Growing up in India, we were surrounded by many examples of miniature art. We had them in our homes and in our schools, and often on the walls at work also. It is a great pleasure for me to be here: something that was such an essential part of my childhood, is being appreciated in my new home.
I have never been good at art myself, but as a child I would often wonder at how tedious and painstaking it must have been for the artist to create the paintings that hung in my hallway, and that my mum cherished so much. The margin of error seemed so narrow, and having no confidence in my own fine motor skills, I made up my mind fairly early that I would not enter a field in which my mistakes would be laid bare for easy scrutiny.
And so you will understand, what a privilege it has been for me to meet Ajay Sharma, India’s leading miniaturist. In a career spanning some 40 years, Ajay has devoted himself to keeping alive a centuries’ old tradition. As head of a studio of artists and students in Jaipur that was launched way back in 1984, he is involved in all aspects of the art form, including composition, drawing, conservation, copy work, in the research and preparation of pigments.
He has some fascinating stories to tell about his art, not just the process in which he creates the wasli paper on which the works are made, but also of how in the early days, he made his own paintbrushes: he physically caught the squirrels to extract the fine hair from their tails. He will assure you though, that no squirrels were killed to make up the brushes that created these, or indeed any, of his works.
Ajay has also been instrumental in taking the Rajasthani style of miniature art to some of the world’s leading art institutions, in the form of both exhibitions and workshops. Many non-Indian artists have now taken up the art form.
Interestingly, the theme of his current exhibition, The Speed of Life, finds much parallel with his own life’s work. While he has dedicated his energies to conserving and perpetuating an age-old practice, he sees around him a world that is modernising at fast pace. The Speed of Life is a lament on the loss of traditions and family values, and an increasing disconnect with nature, that such modernisation and globalisation has brought in.

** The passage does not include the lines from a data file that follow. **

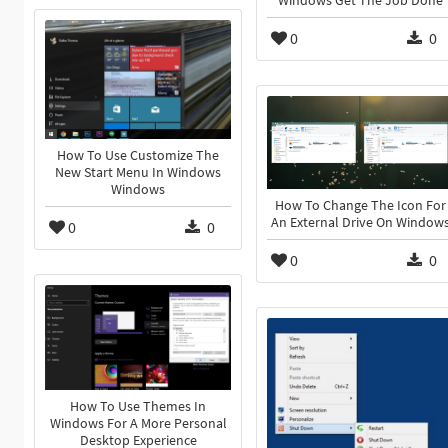
Windows Get The Job Done
0
0
How To Use Customize The
New Start Menu In Windows
Windows
How To Change The Icon For
An External Drive On Window
0
0
0
0
How To Use Themes In
Windows For A More Personal
Desktop Experience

The horse of course, has interesting symbolism. Representing a driving force that carries you through life, it is a symbol not only of life energy, but also of freedom of expression. As such, it turns out to be a perfect medium for Ajay.
As an observer myself of trends in the psycho-social fabric of contemporary India, I do agree with Ajay. The change is quite tumultuous really, and like a tsunami sweeping across the land, it is leaving behind some debris in its aftermath. The particular social problems that have arisen in India recently and made headlines across the world, are an unfortunate side effect of this fast-paced change. I don’t want to bring a sombre note to tonight’s event, but I think this has a significant bearing on the works of art displayed here. They speak of the far-reaching psycho-social implications of rampant and unsustainable modernisation.
Unlike Ajay however, I am a bit more optimistic about India’s youth. My own view is that as a developing country, India is going through an adolescence of sorts, struggling with issues of identity as it grapples with the notions of tradition vs modernisation. It’s going to be interesting to see how the ‘teenage’ India resolves this crisis, but at the end of it, it will evolve into unique selfhood.
India will modernise – it must modernise. And just as Ajay’s particular passion has evolved through Persian, Islamic, Mughal, Rajput, even British, influences, and survived to tell its own tale as an amalgam of all these, yet an independent and innovative art form that can be used to cast a contemporary look on life, India will make it too– with its own particular mix of traditionalism and modernism.
I thank Sally and Brenda in their vision of putting this exhibition together and sharing with all of this the talents of Ajay Sharma.